*Verilen Metin:*
BU İLKELER GÖZETİLDİĞİNDE; ASLOLAN İNSAN YAŞAMIDIR VE BU YAŞAMIN YİTİRİLMESİNİN YAKINLARINDA AÇTIĞI DERİN IZDIRABI HİÇBİR DEĞERİN TELAFİ ETMESİ OLANAKLI DEĞİLDİR. BURADA AMAÇLANAN SADECE BİR NEBZE OLSUN RAHATLAMA DUYGUSU VERMEK; ÖTE YANDAN DA ZARAR VEREN YANI DA DİKKAT VE ÖZEN GÖSTERMEK KONUSUNDA ETKİLEYECEK BİR YAPTIRIMLA, CAYDIRICI OLABİLMEKTİR.(HGK 23.6.2004, 13/291-370)

*Girdi Verileri:*
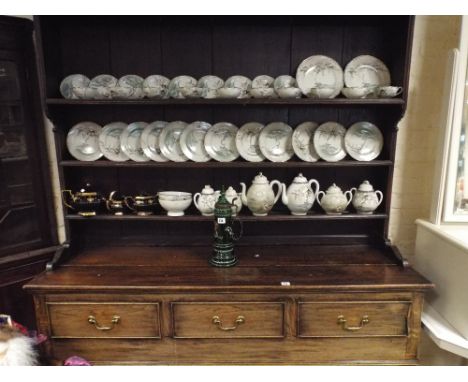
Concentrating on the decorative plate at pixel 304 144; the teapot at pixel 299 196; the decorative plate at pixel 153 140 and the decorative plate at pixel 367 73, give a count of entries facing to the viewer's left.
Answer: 1

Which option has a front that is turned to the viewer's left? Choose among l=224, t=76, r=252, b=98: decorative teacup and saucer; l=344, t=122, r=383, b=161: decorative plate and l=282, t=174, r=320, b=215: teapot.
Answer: the teapot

*Alıştırma Koşulları:*
A. Aşağıdaki ifadelerin her biri için verilen metinle örtüşüp örtüşmediğini evet ya da hayır diye belirtin ve kararı belirleyen sözleri metinden aynen aktarın: (i) Hiçbir değer, yaşamın yitirilmesinin yakınlarda açtığı ızdırabı telafi edemez. (ii) Amaç, yakınlara tam bir rahatlama sağlamaktır. (iii) Amaçlardan biri, zarar veren yan üzerinde caydırıcı olmaktır.
B. İnsan yaşamının yitirilmesi ve tazminatın amacı üzerine verilen metni, gösterilen son cümleden sonra sürdürün.

*Görev Sonuçları:*
A.
(i) Evet: "BU YAŞAMIN YİTİRİLMESİNİN YAKINLARINDA AÇTIĞI DERİN IZDIRABI HİÇBİR DEĞERİN TELAFİ ETMESİ OLANAKLI DEĞİLDİR"
(ii) Hayır: "BURADA AMAÇLANAN SADECE BİR NEBZE OLSUN RAHATLAMA DUYGUSU VERMEK"
(iii) Evet: "ZARAR VEREN YANI DA DİKKAT VE ÖZEN GÖSTERMEK KONUSUNDA ETKİLEYECEK BİR YAPTIRIMLA, CAYDIRICI OLABİLMEKTİR"

B.
*Yargıtayın söz konusu içtihatları gözetilerek, manevi tazminat miktarının belirlenirken caydırıcılık unsuru da ölçüt alınmalıdır. Zira haksız fiili gerçekleştiren davalılar, müvekkile karşı kasten yaralama suçlarını işleyerek müvekkilin yüzünde sabit ize sebebiyet vermişlerdir. Caydırıcılık unsurunun uygulanması, davalıların bundan sonraki yaşamlarında, yaşça kendilerinden çok küçük olan, çocuk yaşta olan, savunmasız durumda olan bir çocuğa karşı canavarca bir hisle bu suçları işlememeleri gerektiğini kanaatimizce öğretecektir. Caydırıcılık unsuru davalıları aynı zamanda ıslah edecektir.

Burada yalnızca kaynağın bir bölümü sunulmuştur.